Surely that rhetoric would suggest kinship carers were more in need of support, not less. Kinship carers should be paid in the same way as foster carers with the same supports offered - I’m not at all adverse to kinship care but I honestly think it needs to be better assessed and supported. I strongly suspect if it cost local authorities the same amount to place in kinship care, there would be fewer kinship placements made.

corythatwas · 09/03/2019 17:15

Having grown up with an adopted sibling, I know how enormously important it is for him to know that he belongs on exactly the same terms as the rest of us, that his family unit is his as much as it is ours and that this will be the same until the day he dies, that he will always belong. He needs that in a way that the rest of us probably don't. If he had been fostered he would never had had that security. His belonging would have come to an end when he turned 18.

MadauntofA · 09/03/2019 17:19

There are all types of kinship carers and also adopters, good and bad, and if you are required to undergo the same training and discussion that foster carers get, then SS in your area is performing as it should.
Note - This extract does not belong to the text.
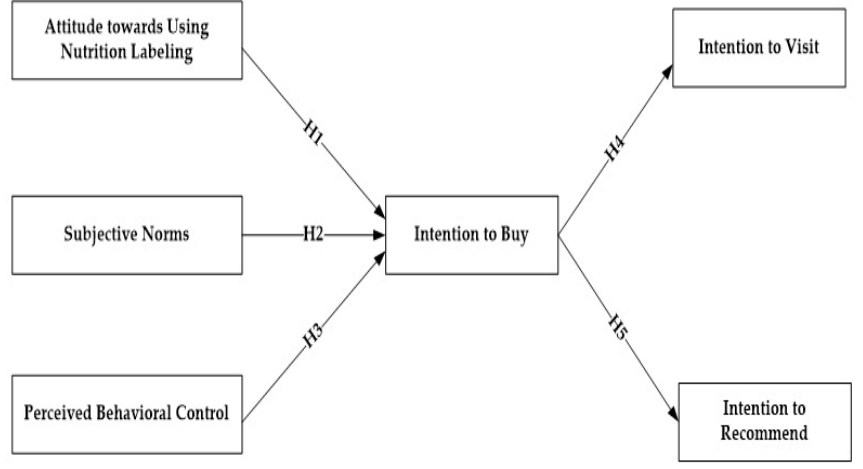
Figure 3. The p roposed research model. Figure 3. The proposed research model.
In a few cases in my experience, some children have been placed in kinship care (because the courts felt that was the best place for them despite negative assessments from SS), there hasn't been that full discussion about the long term problems these children were likely to have (which definitely would have been done with adopters), and the placements have subsequently failed a few years later. Who knows what would have happened had they been adopted, but the subsequent evaluation and discussion around the breakdowns sighted the lack of preparation for those carers and overestimation of what the carers could provide for the children (assuming as they were family, they could handle anything.)

Speechie14 · 09/03/2019 17:19

Can i ask how you think kinship care is assessed?
As stated i am expected to meet all the same standards as a regular la foster carer, and in fact will be employed as a foster carer.
The fact that you state that you think there would be less kinship carers if the la payed the same suggests you think that kinship care is a poorer option than other options.

MadauntofA · 09/03/2019 17:24

In my experience, the assessment is the same, and recommendations at panel the same, but more weight given to agreeing the long term placement (not necessarily short term fostering, but for example SGO) by the court. A very simple case (obviously this is only a tiny part of the picture) being that a child under 5 would never be placed with a smoker foster carer, but would be placed with a kinship carer who smoked.

jellycatspyjamas · 09/03/2019 17:39

It depends hugely on local authority, I know many situations where informal and formal kinship arrangements have been in place without much in the way of assessment- often when a child has been removed on a CPO and needs immediate placement.

It’s not that I think kinship care is a poorer option, so much as disagreeing with the presumption that kinship is always best - sometimes it is, sometimes it’s not. Sometimes long term foster care is a better option for particular children and sometimes adoption is the right thing.